Pianist Esbjorn Svensson's sudden death last year robbed jazz of a major talent and an important ambassador.
He and the Esbjorn Svensson Trio or E.S.T. - the remaining members being double bassist Dan Berglund and drummer Magnus Ostrom - were of the born-in- the-60s rock generation, and they played jazz with a rock attitude, quite often to a rock audience.
Svensson loved and covered Thelonious Monk, but grew up listening to Bach, Hendrix and Zappa. His music drew from diverse sources and ignored stylistic boundaries.
E.S.T. was the centre of its members' musical lives, and it is hard to think of another recent jazz ensemble so focused and self-contained. With the exception of one album - E.S.T Plays Monk (1996) - the trio's forays into standards were rare. Almost everything they played was self-composed.
Svensson's recorded work was mostly recorded with the same rhythm section. He had known and played with Ostrom since childhood, and in 1991 a gig accompanying Swedish singer Lina Nyberg introduced them to bassist Berglund.
Guest appearances by other artists with E.S.T. were likewise rare.
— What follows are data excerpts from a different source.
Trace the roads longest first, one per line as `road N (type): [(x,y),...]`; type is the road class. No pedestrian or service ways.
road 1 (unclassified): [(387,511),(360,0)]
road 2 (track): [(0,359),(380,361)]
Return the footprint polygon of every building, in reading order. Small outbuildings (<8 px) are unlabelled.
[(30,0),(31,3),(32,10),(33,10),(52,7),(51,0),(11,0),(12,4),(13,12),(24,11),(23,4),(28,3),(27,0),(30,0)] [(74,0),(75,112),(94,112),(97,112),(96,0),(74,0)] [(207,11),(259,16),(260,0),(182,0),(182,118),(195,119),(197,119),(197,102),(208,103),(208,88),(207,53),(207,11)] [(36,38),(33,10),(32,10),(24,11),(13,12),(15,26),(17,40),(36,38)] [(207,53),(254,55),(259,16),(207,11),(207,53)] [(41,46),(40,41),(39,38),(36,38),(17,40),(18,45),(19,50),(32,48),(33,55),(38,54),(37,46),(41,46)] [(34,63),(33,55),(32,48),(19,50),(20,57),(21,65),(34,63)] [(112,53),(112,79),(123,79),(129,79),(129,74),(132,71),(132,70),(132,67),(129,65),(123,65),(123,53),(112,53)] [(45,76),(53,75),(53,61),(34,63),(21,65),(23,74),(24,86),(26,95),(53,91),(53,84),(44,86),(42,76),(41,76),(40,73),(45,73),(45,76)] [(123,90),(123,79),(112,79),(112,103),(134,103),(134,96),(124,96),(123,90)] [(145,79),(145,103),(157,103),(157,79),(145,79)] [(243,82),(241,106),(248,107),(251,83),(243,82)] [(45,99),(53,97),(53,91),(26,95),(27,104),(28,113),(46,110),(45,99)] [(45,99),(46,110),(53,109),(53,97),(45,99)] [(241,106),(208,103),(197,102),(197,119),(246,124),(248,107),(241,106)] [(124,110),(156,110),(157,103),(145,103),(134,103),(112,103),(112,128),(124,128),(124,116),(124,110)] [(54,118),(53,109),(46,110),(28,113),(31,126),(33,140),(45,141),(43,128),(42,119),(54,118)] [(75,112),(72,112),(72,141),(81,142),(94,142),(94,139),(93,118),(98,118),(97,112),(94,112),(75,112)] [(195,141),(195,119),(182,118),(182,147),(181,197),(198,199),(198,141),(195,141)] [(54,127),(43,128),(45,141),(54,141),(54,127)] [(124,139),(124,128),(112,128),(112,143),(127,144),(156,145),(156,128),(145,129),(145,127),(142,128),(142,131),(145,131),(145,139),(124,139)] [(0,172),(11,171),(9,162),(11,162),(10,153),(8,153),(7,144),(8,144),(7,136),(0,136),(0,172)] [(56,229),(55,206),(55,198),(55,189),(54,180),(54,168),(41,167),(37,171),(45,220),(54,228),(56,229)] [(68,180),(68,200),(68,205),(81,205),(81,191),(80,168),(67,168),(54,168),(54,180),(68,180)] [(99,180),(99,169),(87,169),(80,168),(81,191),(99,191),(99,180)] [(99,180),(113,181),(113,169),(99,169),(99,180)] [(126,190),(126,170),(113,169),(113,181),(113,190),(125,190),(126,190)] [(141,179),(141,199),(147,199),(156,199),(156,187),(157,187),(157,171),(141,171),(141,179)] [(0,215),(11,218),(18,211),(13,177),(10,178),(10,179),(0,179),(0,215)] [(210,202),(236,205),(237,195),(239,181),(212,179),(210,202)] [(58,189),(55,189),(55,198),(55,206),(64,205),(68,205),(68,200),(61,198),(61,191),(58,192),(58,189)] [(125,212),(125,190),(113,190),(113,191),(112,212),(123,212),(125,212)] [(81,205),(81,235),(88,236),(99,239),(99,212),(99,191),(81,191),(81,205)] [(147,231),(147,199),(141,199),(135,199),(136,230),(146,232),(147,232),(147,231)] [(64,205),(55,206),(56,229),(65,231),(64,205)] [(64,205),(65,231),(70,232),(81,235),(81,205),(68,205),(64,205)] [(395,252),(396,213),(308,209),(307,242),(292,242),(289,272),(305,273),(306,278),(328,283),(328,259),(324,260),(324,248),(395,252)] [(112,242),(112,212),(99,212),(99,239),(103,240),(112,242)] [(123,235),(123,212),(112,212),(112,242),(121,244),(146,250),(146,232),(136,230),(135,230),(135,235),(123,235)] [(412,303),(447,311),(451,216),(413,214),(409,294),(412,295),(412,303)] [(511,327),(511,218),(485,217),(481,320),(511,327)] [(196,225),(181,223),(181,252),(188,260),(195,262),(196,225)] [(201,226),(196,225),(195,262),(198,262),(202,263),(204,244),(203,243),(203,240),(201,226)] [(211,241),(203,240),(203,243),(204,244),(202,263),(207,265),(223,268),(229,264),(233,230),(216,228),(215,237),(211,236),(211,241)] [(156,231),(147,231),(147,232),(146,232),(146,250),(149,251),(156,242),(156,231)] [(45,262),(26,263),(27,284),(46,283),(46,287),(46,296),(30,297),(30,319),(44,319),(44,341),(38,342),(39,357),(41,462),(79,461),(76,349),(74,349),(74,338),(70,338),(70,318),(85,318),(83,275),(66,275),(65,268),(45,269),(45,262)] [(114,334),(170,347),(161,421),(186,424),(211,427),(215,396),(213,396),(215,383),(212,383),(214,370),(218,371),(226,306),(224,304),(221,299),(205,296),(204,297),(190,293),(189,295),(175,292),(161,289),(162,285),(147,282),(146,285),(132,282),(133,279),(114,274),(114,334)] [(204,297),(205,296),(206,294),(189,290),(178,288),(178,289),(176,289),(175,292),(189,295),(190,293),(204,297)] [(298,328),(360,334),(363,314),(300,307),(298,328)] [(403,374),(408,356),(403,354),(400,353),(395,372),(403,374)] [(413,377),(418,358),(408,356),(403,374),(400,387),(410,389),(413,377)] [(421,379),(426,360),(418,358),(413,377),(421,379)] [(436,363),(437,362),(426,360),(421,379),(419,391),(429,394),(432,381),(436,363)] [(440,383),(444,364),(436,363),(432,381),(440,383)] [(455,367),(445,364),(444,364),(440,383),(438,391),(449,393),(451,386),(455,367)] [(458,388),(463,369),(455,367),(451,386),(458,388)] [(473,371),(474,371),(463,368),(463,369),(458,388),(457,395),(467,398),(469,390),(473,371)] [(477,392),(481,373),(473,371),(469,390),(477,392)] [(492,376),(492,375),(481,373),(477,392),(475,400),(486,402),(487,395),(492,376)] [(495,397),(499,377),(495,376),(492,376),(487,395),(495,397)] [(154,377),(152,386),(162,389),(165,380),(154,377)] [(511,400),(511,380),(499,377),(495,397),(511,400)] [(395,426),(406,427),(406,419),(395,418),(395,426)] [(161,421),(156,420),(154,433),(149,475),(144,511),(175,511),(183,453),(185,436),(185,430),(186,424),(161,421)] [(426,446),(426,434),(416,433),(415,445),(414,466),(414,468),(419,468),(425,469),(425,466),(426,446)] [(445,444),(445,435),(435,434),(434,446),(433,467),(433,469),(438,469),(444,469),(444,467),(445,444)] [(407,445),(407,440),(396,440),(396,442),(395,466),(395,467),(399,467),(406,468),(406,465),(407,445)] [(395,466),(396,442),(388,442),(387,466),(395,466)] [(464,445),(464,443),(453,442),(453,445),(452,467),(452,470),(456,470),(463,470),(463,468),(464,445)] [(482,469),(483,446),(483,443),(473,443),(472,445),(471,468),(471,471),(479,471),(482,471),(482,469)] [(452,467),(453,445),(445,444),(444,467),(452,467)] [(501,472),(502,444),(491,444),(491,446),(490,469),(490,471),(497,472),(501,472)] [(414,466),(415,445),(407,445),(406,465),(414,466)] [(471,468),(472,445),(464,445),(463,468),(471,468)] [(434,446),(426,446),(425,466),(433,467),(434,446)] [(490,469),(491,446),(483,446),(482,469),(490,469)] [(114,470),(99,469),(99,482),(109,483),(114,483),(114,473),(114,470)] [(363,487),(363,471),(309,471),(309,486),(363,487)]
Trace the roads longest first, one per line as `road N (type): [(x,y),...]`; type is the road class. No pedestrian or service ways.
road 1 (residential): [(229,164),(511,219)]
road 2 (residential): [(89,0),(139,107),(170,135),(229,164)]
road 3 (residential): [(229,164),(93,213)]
Pat Metheny, trombonist Nils Landgren and singer Viktoria Tolstoy played with them live, but only Josh Haden, who wrote and sang the lyric Love is Real set to Believe, Beleft, Below, recorded with them.
Between 1993 and Svensson's death, they cut 12 albums, and tracks from seven of them have now been collected on their first serious compilation CD, Retrospective: The Very Best of E.S.T. on ACT. (Another compendium CD for the American market came out in 2001 but featured tracks from only two albums.)